◆ What is being asked: Copy the entries word for word. Keep the pictures out.

◆ Stored data entries:
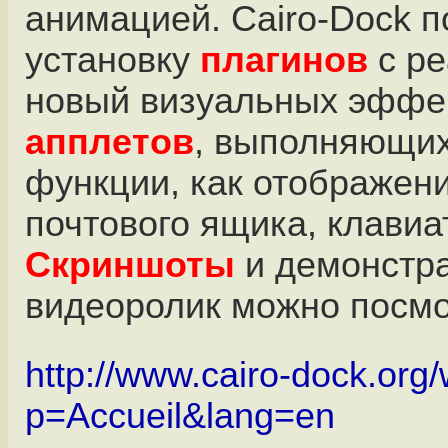
анимацией. Cairo-Dock 
установку
плагинов
с ре
новый визуальных эффе
апплетов
, выполняющих
функции, как отображен
почтового ящика, клавиат
Скриншоты
и демонстр
видеоролик можно посм
http://www.cairo-dock.or
p=Accueil&lang=en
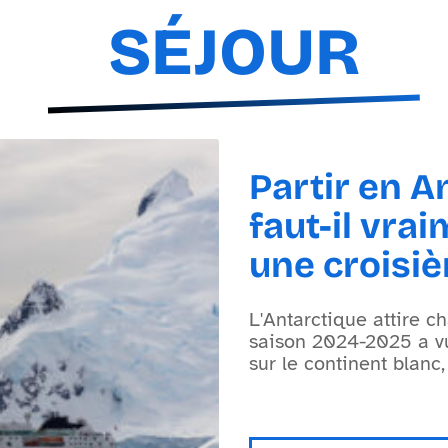
SÉJOUR
Partir en A
faut-il vra
une croisiè
L'Antarctique attire 
saison 2024-2025 a v
sur le continent blanc,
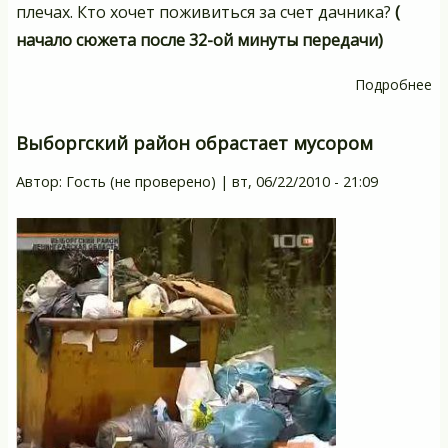
плечах. Кто хочет поживиться за счет дачника?
(
начало сюжета после 32-ой минуты передачи)
Подробнее
о
Н
по
Выборгский район обрастает мусором
Автор:
Гость (не проверено)
|
вт, 06/22/2010 - 21:09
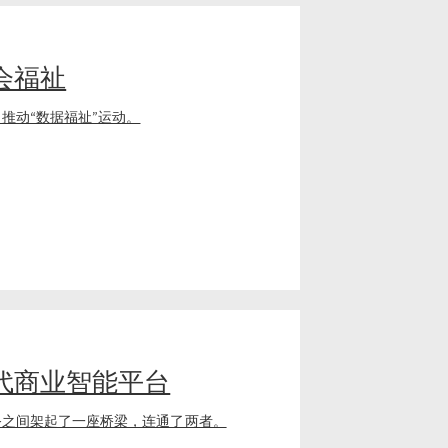
会福祉
推动“数据福祉”运动。
代商业智能平台
务之间架起了一座桥梁，连通了两者。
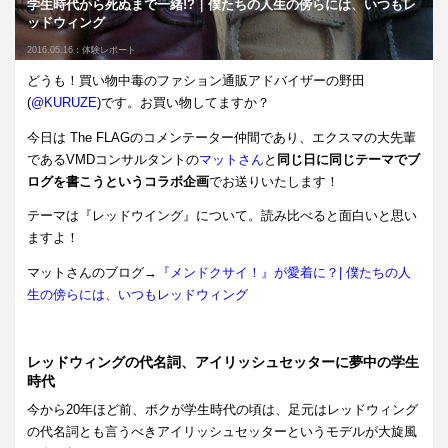
学生時代から死ぬまで一緒!?｜僕たちの人生の傍らには、いつもレ
ッドウィング
2016.05.16：
体験レポート
どうも！買い物中毒のファション通販アドバイザーの野田
(
@KURUZE
)です。お買い物してますか？
今日は The
FLAG
のコメンテーター仲間であり、エクスマの大先輩
であるVMDコンサルタントの
マットさん
と
同じ日に同じテーマでブ
ログを書こうというコラボ企画
でお送りいたします！
テーマは『レッドウイング』について。読み比べると面白いと思い
ますよ！
マットさんのブログ→
『メンドクサイ！』が愛着に？| 僕たちの人
生の傍らには、いつもレッドウィング
レッドウィングの代名詞、アイリッシュセッターに夢中の学生
時代
今から20年ほど前、ボクが学生時代の頃は、足元はレッドウィング
の代名詞とも言うべきアイリッシュセッターというモデルが大旋風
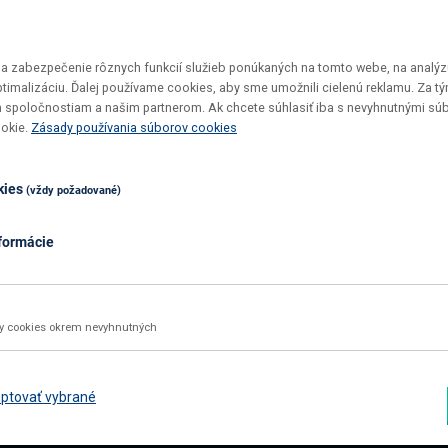
 zabezpečenie rôznych funkcií služieb ponúkaných na tomto webe, na analýzu
optimalizáciu. Ďalej používame cookies, aby sme umožnili cielenú reklamu. Za 
 spoločnostiam a našim partnerom. Ak chcete súhlasiť iba s nevyhnutnými sú
Vrátenie tovaru do 30 dní
Top ceny
ookie.
Zásady používania súborov cookies
Maximálne pohodlie pre vás
U nás si v
kies
(vždy požadované)
formácie
02 2092 4663
info@nabbi.sk
Kontaktné údaje
ky cookies okrem nevyhnutných
INFORMÁCIE O NÁKUPE
ZÁK
Obchodné podmienky
Rekl
ptovať vybrané
Všetko o nákupe
Odst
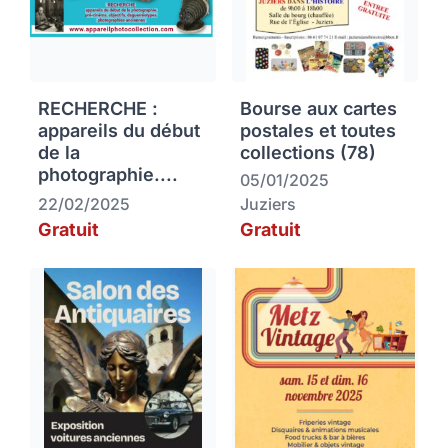
RECHERCHE :
Bourse aux cartes
appareils du début
postales et toutes
de la
collections (78)
photographie....
05/01/2025
22/02/2025
Juziers
Gratuit
Gratuit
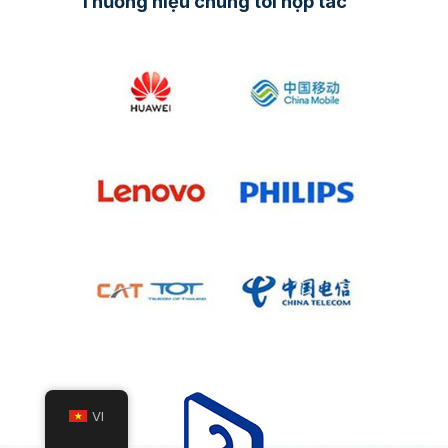
Thương hiệu chúng tôi hợp tác
VI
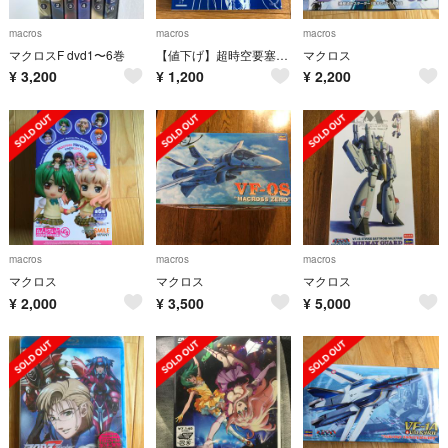
macros
macros
macros
マクロスF dvd1〜6巻
【値下げ】超時空要塞マクロス資料集１
マクロス
¥
3,200
¥
1,200
¥
2,200
macros
macros
macros
マクロス
マクロス
マクロス
¥
2,000
¥
3,500
¥
5,000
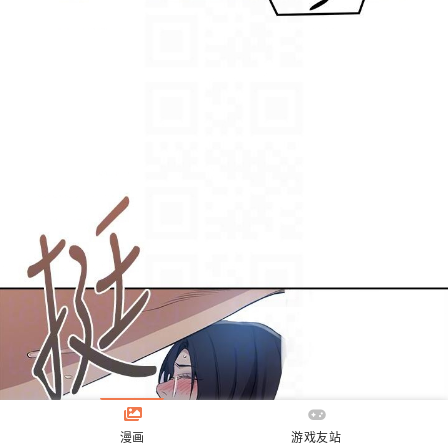
漫画
游戏友站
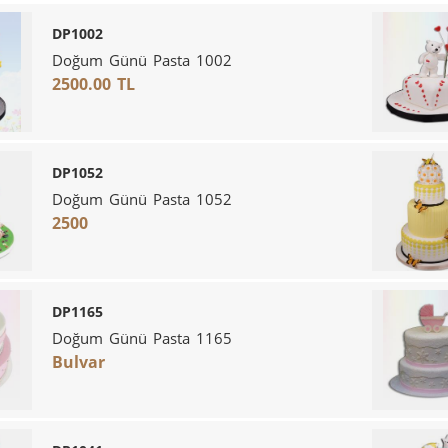
DP1002
Doğum Günü Pasta 1002
2500.00 TL
DP1052
Doğum Günü Pasta 1052
2500
DP1165
Doğum Günü Pasta 1165
Bulvar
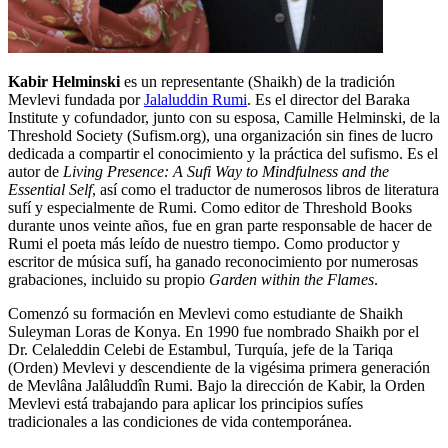
Kabir Helminski
es un representante (Shaikh) de la tradición
Mevlevi fundada por
Jalaluddin Rumi
. Es el director del Baraka
Institute y cofundador, junto con su esposa, Camille Helminski, de la
Threshold Society (Sufism.org), una organización sin fines de lucro
dedicada a compartir el conocimiento y la práctica del sufismo. Es el
autor de
Living Presence: A Sufi Way to Mindfulness and the
Essential Self
, así como el traductor de numerosos libros de literatura
sufí y especialmente de Rumi. Como editor de Threshold Books
durante unos veinte años, fue en gran parte responsable de hacer de
Rumi el poeta más leído de nuestro tiempo. Como productor y
escritor de música sufí, ha ganado reconocimiento por numerosas
grabaciones, incluido su propio
Garden within the Flames
.
Comenzó su formación en Mevlevi como estudiante de Shaikh
Suleyman Loras de Konya. En 1990 fue nombrado Shaikh por el
Dr. Celaleddin Celebi de Estambul, Turquía, jefe de la Tariqa
(Orden) Mevlevi y descendiente de la vigésima primera generación
de Mevlâna Jalâluddîn Rumi. Bajo la dirección de Kabir, la Orden
Mevlevi está trabajando para aplicar los principios sufíes
tradicionales a las condiciones de vida contemporánea.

◆ Finished task:
анимацией. Cairo-Dock 
установку
плагинов
с ре
новый визуальных эффе
апплетов
, выполняющих
функции, как отображен
почтового ящика, клавиат
Скриншоты
и демонстр
видеоролик можно посм
http://www.cairo-dock.or
p=Accueil&lang=en
SÉJOUR
Partir en A
faut-il vra
une croisiè
L'Antarctique attire 
saison 2024-2025 a v
sur le continent blanc,
плечах. Кто хочет поживиться за счет дачника?
(
начало сюжета после 32-ой минуты передачи)
Подробнее
о
Н
по
Выборгский район обрастает мусором
Автор:
Гость (не проверено)
|
вт, 06/22/2010 - 21:09
会福祉
推动“数据福祉”运动。
代商业智能平台
务之间架起了一座桥梁，连通了两者。
学生時代から死ぬまで一緒!?｜僕たちの人生の傍らには、いつもレ
ッドウィング
2016.05.16：
体験レポート
どうも！買い物中毒のファション通販アドバイザーの野田
(
@KURUZE
)です。お買い物してますか？
今日は The
FLAG
のコメンテーター仲間であり、エクスマの大先輩
であるVMDコンサルタントの
マットさん
と
同じ日に同じテーマでブ
ログを書こうというコラボ企画
でお送りいたします！
テーマは『レッドウイング』について。読み比べると面白いと思い
ますよ！
マットさんのブログ→
『メンドクサイ！』が愛着に？| 僕たちの人
生の傍らには、いつもレッドウィング
レッドウィングの代名詞、アイリッシュセッターに夢中の学生
時代
今から20年ほど前、ボクが学生時代の頃は、足元はレッドウィング
の代名詞とも言うべきアイリッシュセッターというモデルが大旋風
 zabezpečenie rôznych funkcií služieb ponúkaných na tomto webe, na analýzu
optimalizáciu. Ďalej používame cookies, aby sme umožnili cielenú reklamu. Za 
 spoločnostiam a našim partnerom. Ak chcete súhlasiť iba s nevyhnutnými sú
Vrátenie tovaru do 30 dní
Top ceny
ookie.
Zásady používania súborov cookies
Maximálne pohodlie pre vás
U nás si v
kies
(vždy požadované)
formácie
02 2092 4663
info@nabbi.sk
Kontaktné údaje
ky cookies okrem nevyhnutných
INFORMÁCIE O NÁKUPE
ZÁK
Obchodné podmienky
Rekl
ptovať vybrané
Všetko o nákupe
Odst
RECHERCHE :
Bourse aux cartes
appareils du début
postales et toutes
de la
collections (78)
photographie....
05/01/2025
22/02/2025
Juziers
Gratuit
Gratuit
Thương hiệu chúng tôi hợp tác
VI
macros
macros
macros
マクロスF dvd1〜6巻
【値下げ】超時空要塞マクロス資料集１
マクロス
¥
3,200
¥
1,200
¥
2,200
macros
macros
macros
マクロス
マクロス
マクロス
¥
2,000
¥
3,500
¥
5,000
漫画
游戏友站
DP1002
Doğum Günü Pasta 1002
2500.00 TL
DP1052
Doğum Günü Pasta 1052
2500
DP1165
Doğum Günü Pasta 1165
Bulvar
Kabir Helminski
es un representante (Shaikh) de la tradición
Mevlevi fundada por
Jalaluddin Rumi
. Es el director del Baraka
Institute y cofundador, junto con su esposa, Camille Helminski, de la
Threshold Society (Sufism.org), una organización sin fines de lucro
dedicada a compartir el conocimiento y la práctica del sufismo. Es el
autor de
Living Presence: A Sufi Way to Mindfulness and the
Essential Self
, así como el traductor de numerosos libros de literatura
sufí y especialmente de Rumi. Como editor de Threshold Books
durante unos veinte años, fue en gran parte responsable de hacer de
Rumi el poeta más leído de nuestro tiempo. Como productor y
escritor de música sufí, ha ganado reconocimiento por numerosas
grabaciones, incluido su propio
Garden within the Flames
.
Comenzó su formación en Mevlevi como estudiante de Shaikh
Suleyman Loras de Konya. En 1990 fue nombrado Shaikh por el
Dr. Celaleddin Celebi de Estambul, Turquía, jefe de la Tariqa
(Orden) Mevlevi y descendiente de la vigésima primera generación
de Mevlâna Jalâluddîn Rumi. Bajo la dirección de Kabir, la Orden
Mevlevi está trabajando para aplicar los principios sufíes
tradicionales a las condiciones de vida contemporánea.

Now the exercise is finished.